I learned pained face can look like a smile. I can’t figure out why she would have stopped otherwise.
Smiling is something I practice. When I look into the mirror I try while looking at an old photo and get frustrated with myself. I watch comedies, read the funnies, and keep up with things I am suppose to laugh at. I practice. Smiling is a skill that healthy people take for granted, I did. I was that annoying person who smiled for no reason. I was often told I smiled too much or was too happy. I giggled and laughed easily. But now it’s hard. I can feel the vibrations of laughter in my skull. Giggling is tiring. Smiling is hard when your physical pain is so consuming. I was in acting before I got sick. So I can smile while engaged with someone, it takes effort but the smile can look natural. When engaged with someone I can even get distracted enough to make small smiles and soft laughter naturally. I have learned to laugh silently. My niece gets a kick out of it. It all takes practice and concentration. It might sound silly, but part of me is afraid that I will forget how to express happiness so I practice.
It is almost an insult to be told to smile. It is unkind to make someone feel like their best efforts to function in an hostile environment is not good enough. Especially by someone who knows why the environment is hostile. It is unfair to have to hold all the things you want to tell the jerk in because of what others think are okay excuses, her age, family status, grandpa, her feelings, she probably doesn’t remember, trying to show they care.

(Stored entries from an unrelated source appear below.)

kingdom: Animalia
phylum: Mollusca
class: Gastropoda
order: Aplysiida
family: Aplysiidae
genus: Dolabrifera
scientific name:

My real grandma taught me that it is more important that I go to these things then to put on a happy face or even interact with anyone. It is about effort and showing that I care. She said that I should pick the most comfortable spot and if anyone wanted to see me they could come to me. She would say that anyone who did not appreciate the effort of showing up wasn’t worth my time. Now, they didn’t have to come see me to appreciate my effort, they just had to respect the fact that I am a disabled person who needs control over my environment and can become overwhelmed by crowds. I am making a statement to you by being here. I am giving up all my spoons to be here. It might might end up taking everything I can muster today, but I wanted to be here. Grandma also said its okay not to go, don’t try to give out spoons you don’t have. It is like stealing, only jail is the hospital. When you don’t go it is their responsibility to show caring: we missed you, take care, there will be another time, do you need.

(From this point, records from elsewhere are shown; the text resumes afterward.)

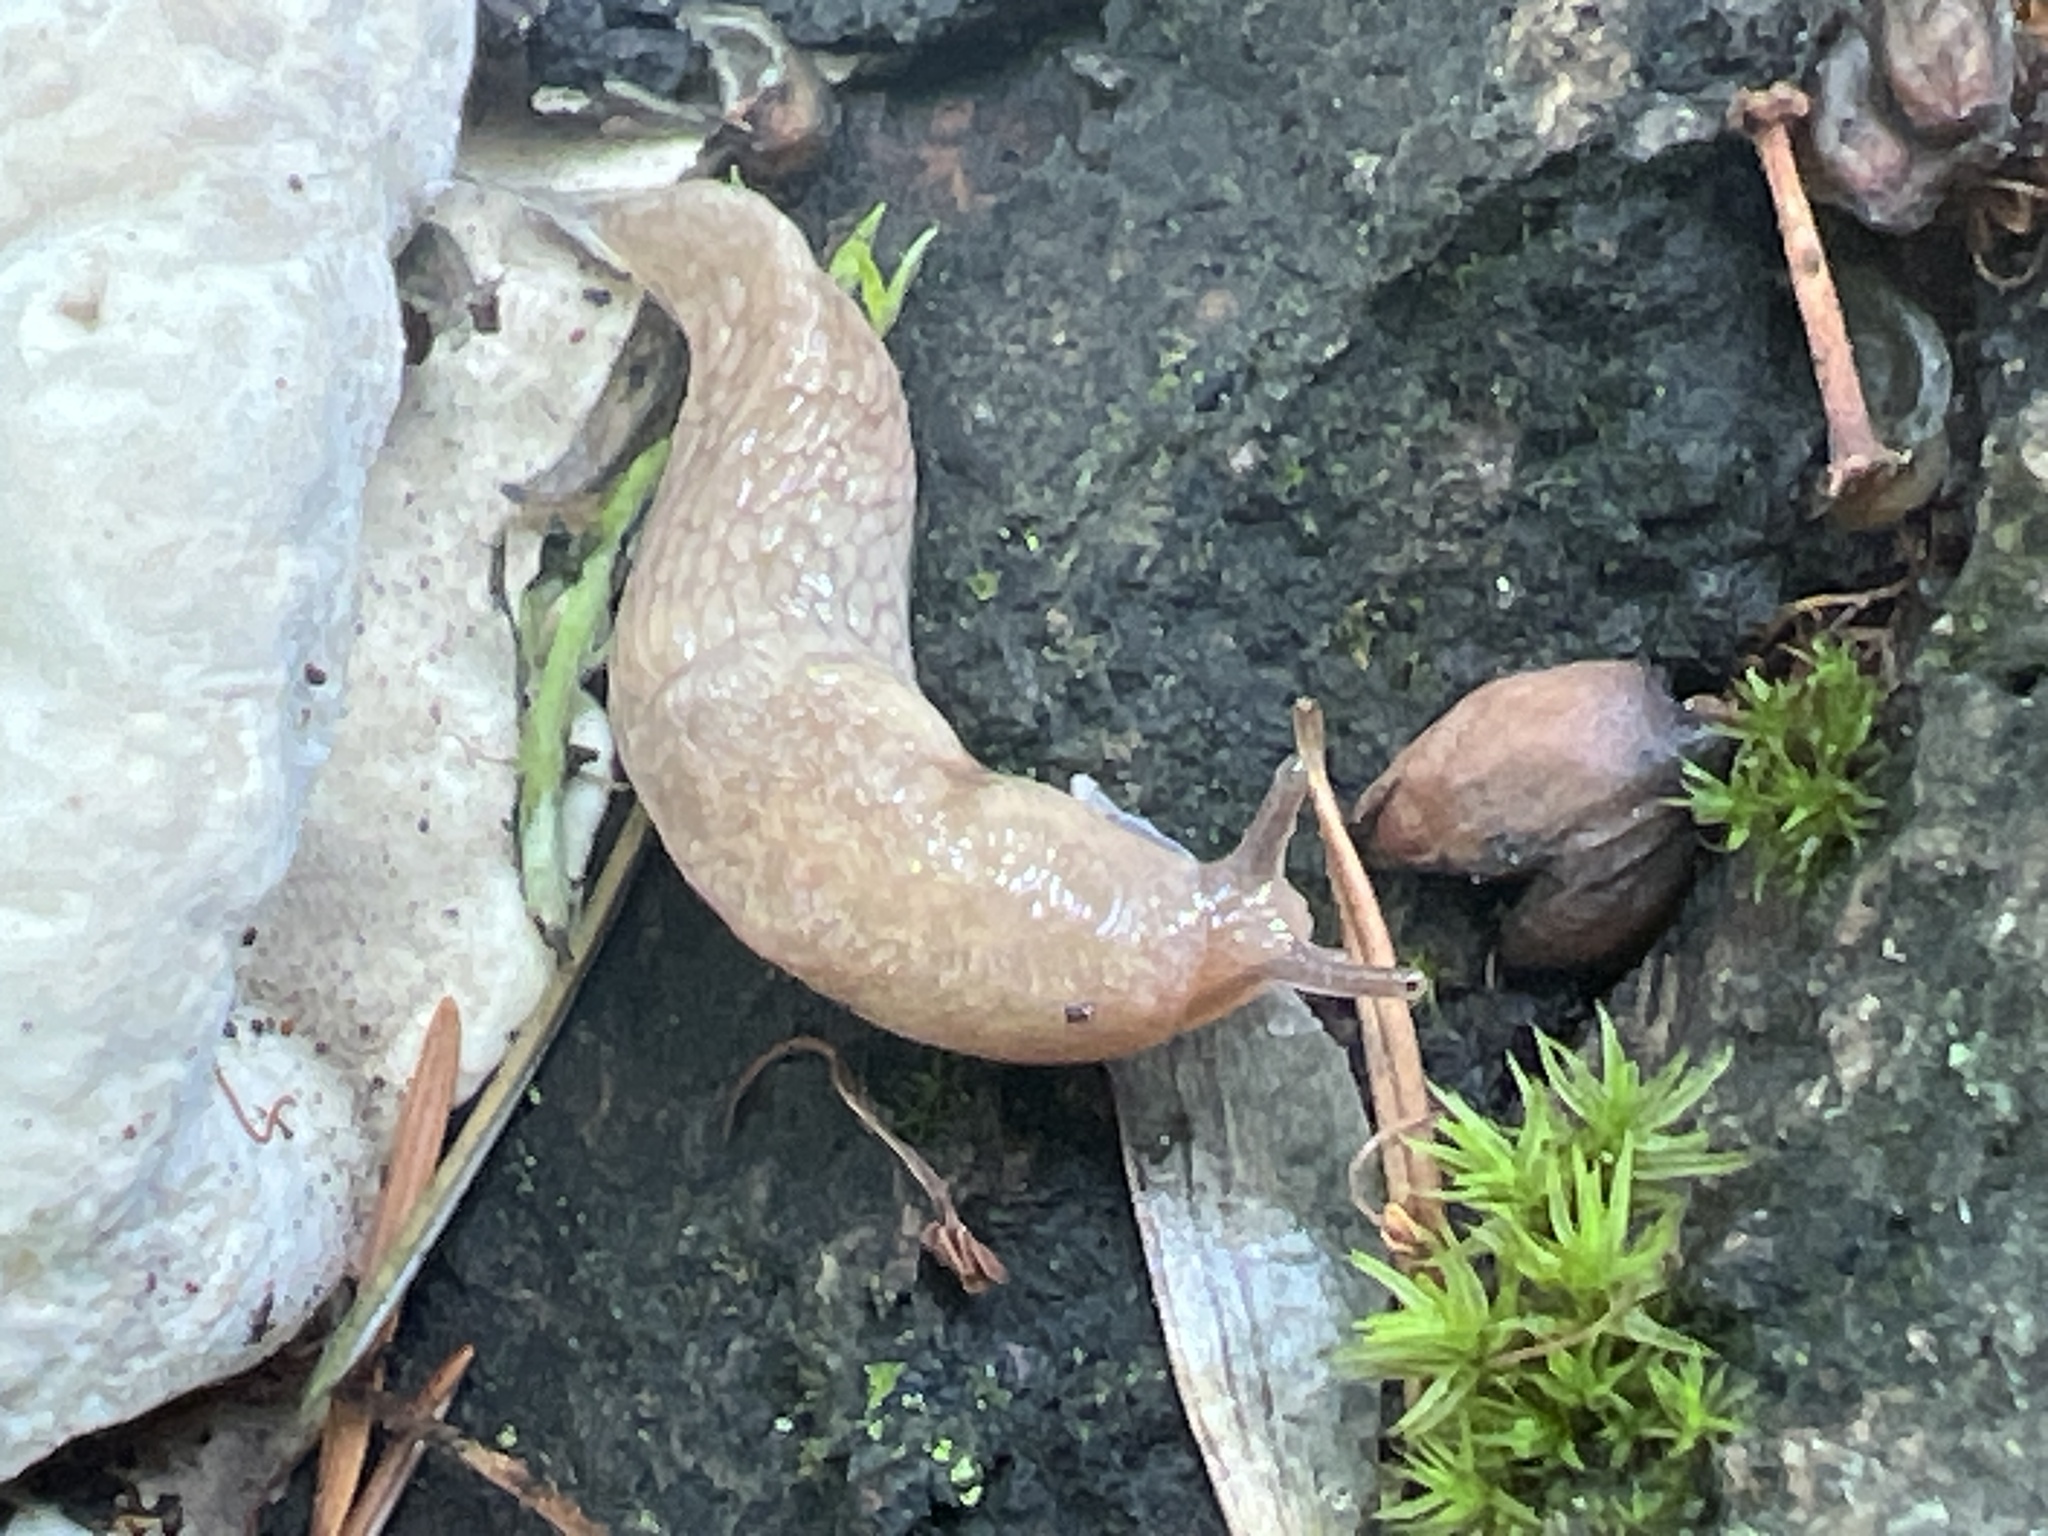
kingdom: Animalia
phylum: Mollusca
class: Gastropoda
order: Stylommatophora
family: Agriolimacidae
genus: Deroceras
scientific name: Deroceras reticulatum
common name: Gray field slug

I do not understand step-grandmother. All she had to do to see me smile was to engage me in conversation. She does something uncaring every time I see her. I am told it’s because she cares. She violated the spoons. Grandma took years to teach my extended family a way to be around me without being awkward or fearful. Step-grandmother is announcing that I don’t meet her requirements, I do not cope with my illness well enough, I cannot function well enough to be presented in society. The time before she actually said that I am still sick because my mom, gramma, and deceased grandma did not care for me well enough. I find it ironic that in my immediate family I’m the nicest and most tolerant, so before we met her I was chosen to create that bridge of acceptance into the family for her.
I have not been patted on the cheek since I was a child. Grandma did it saying I was a cute rascal. When being treated like a five-year-old I really want to act like one. Five-year-olds are allowed to cry, be crabby, and whine when it hurts. They can tell people off and be the worse brat imaginable because of a boo-boo. Makes me want to be 5.